* [TASK ITEM]:
The job is to find each line of the records below that includes the word "lines" and copy it.

* [EXTRACTED RECORDS]:

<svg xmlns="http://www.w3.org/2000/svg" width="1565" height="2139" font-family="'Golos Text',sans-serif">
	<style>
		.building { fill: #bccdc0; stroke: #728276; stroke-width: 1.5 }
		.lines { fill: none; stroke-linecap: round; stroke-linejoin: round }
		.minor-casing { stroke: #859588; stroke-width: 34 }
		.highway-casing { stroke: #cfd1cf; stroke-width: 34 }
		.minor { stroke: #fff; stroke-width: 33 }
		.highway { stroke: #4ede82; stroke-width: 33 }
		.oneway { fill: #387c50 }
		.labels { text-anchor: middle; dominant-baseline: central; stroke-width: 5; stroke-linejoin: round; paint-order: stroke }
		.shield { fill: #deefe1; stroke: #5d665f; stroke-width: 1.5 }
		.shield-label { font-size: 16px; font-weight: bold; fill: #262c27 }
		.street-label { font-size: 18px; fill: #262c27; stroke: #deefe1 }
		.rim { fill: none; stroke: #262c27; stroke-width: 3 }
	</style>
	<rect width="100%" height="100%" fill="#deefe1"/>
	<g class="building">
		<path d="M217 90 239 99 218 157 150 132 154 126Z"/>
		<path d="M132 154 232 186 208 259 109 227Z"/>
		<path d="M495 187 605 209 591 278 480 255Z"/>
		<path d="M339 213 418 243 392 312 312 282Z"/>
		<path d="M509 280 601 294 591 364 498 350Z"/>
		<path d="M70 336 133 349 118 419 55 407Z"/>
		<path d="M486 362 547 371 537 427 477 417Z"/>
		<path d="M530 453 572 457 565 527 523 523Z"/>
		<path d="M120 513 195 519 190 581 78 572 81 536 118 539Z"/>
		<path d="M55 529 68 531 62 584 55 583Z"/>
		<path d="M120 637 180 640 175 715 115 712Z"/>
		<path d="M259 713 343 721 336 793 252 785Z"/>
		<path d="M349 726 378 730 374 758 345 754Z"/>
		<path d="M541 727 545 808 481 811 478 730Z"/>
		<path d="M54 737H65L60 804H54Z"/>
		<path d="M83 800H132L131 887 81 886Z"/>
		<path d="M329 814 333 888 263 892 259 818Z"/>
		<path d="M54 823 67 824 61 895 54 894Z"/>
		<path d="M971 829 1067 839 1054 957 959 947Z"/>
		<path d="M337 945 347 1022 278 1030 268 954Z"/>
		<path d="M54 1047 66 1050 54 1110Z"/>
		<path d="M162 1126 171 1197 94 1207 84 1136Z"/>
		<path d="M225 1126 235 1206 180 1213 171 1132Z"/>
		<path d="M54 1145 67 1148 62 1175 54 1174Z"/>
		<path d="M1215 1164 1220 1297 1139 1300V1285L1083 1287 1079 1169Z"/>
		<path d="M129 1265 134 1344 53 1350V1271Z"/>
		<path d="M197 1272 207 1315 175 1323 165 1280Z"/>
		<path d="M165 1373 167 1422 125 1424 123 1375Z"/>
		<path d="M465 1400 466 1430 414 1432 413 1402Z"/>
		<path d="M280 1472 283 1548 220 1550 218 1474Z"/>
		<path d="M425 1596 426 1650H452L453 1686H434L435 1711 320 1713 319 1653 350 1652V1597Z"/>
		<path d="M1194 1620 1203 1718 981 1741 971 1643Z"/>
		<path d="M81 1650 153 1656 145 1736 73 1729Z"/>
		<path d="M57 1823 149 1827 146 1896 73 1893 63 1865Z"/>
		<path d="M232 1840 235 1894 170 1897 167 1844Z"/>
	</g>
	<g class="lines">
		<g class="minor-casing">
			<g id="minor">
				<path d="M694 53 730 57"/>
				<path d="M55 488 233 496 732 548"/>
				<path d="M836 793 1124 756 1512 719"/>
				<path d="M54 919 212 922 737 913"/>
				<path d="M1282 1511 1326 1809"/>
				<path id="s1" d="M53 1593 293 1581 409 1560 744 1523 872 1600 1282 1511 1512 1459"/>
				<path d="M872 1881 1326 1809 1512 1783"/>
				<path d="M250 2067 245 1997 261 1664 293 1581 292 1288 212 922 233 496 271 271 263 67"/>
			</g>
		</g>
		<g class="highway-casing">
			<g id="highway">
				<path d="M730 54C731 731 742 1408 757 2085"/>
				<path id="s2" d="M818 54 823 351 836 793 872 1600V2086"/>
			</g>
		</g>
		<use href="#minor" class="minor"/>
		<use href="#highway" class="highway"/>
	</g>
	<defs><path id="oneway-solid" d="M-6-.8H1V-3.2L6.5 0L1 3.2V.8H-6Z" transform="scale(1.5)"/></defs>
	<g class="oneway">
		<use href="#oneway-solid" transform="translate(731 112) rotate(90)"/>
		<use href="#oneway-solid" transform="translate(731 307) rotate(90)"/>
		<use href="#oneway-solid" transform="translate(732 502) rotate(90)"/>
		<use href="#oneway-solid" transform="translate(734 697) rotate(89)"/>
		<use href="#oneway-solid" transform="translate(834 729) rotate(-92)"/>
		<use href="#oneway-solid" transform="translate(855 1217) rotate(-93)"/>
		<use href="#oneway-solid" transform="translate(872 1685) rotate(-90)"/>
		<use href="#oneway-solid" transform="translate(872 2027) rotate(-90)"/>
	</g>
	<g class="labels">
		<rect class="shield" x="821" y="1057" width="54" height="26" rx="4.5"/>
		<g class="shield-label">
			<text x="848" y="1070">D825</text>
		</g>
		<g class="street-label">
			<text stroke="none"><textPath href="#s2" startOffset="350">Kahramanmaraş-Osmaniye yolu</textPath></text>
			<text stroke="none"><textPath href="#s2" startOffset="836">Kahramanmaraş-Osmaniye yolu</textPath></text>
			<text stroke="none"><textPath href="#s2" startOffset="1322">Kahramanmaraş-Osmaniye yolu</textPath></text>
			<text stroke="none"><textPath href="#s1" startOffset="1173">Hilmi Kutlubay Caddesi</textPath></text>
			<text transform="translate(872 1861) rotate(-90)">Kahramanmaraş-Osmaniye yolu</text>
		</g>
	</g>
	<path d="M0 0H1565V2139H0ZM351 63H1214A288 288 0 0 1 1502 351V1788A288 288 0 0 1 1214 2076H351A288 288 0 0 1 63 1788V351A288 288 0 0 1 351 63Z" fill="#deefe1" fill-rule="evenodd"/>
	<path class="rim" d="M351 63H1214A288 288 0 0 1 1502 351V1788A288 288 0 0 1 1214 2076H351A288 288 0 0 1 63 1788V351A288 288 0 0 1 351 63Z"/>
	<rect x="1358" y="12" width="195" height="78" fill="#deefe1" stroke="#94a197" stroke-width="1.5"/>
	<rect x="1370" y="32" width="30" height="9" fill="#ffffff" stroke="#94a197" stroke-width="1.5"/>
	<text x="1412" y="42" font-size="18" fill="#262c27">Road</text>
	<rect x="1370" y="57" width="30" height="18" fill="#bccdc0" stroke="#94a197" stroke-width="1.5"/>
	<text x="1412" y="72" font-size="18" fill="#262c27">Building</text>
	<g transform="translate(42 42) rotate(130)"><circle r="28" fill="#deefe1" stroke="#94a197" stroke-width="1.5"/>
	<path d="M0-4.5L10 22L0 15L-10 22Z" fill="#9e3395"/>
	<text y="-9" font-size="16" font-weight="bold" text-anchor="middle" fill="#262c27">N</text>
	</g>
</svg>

* [WRITTEN SOLUTION]:
		.lines { fill: none; stroke-linecap: round; stroke-linejoin: round }
	<g class="lines">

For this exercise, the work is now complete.